Around the time I started to realize my hair coloring skills were not improving my mother was realizing the state of my grandmother’s mental health.  We were taking turns checking in on here, cleaning up after her drinking binges, and planning to take her keys away.   My mother eventually stepped in as her full time caregiver, and I went back to wondering if I had taken the wrong career path.  With each new hair coloring disaster the anxiety grew.  Every time a client stopped returning my heart sank.  While sitting with my grandmother at the assisted living facility I would confide in her that I didn’t feel like I had the nerves for doing hair.  Despite her infrequent memory she somehow remembered exactly what I was talking about and it was that feeling of not being alone that kept me pushing forward.

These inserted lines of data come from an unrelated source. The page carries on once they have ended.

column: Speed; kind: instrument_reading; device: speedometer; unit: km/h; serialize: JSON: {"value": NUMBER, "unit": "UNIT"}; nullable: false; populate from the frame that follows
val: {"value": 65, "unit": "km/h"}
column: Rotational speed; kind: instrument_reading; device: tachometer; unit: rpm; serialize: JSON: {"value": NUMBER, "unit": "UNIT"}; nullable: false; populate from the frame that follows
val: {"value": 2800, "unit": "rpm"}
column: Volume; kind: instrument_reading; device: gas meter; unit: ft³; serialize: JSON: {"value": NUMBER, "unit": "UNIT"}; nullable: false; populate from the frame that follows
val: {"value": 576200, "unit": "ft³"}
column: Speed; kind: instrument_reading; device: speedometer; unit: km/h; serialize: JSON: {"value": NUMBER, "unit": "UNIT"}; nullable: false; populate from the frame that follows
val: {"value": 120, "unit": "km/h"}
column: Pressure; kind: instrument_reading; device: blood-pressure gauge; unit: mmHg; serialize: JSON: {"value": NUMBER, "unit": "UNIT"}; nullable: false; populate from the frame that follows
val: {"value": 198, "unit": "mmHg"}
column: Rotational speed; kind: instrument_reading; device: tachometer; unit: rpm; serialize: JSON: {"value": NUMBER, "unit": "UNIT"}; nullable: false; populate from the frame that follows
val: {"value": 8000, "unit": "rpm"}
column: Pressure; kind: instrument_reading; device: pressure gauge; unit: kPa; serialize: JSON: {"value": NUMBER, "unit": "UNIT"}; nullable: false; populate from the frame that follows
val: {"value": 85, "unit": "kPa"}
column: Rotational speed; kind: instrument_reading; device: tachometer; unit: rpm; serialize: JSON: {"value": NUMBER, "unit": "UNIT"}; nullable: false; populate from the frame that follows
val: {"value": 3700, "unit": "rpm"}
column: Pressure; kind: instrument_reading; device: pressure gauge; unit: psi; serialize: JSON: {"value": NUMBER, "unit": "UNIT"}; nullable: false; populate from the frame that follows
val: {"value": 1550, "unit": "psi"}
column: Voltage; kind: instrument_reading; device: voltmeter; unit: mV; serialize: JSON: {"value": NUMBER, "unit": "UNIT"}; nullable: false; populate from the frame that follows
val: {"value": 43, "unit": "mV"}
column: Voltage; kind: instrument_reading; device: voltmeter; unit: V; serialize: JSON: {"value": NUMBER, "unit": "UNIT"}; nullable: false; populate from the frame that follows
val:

Now my grandmother is in a nursing home.  On her good days she remembers that I am a hairstylist.  She no longer tells my husband, like a broken record, about how I would go with her to the salon as a child.  She doesn’t seem to remember that I would sit at the desk with my crayons or that we shared that very fleeting bond over the anxiety of doing hair.  Three years into doing hair and I am still unintentionally turning women’s bangs blue, not getting all of the dye properly washed from the hair, and routinely crying in my car at the end of the day and wondering how I got myself into this.  And it turns out my grandmother was right.  But maybe not for the secret reasons I assumed she knew.  Maybe the reason all along was the anxiety that we both suffered from and the tole it would take on us at work.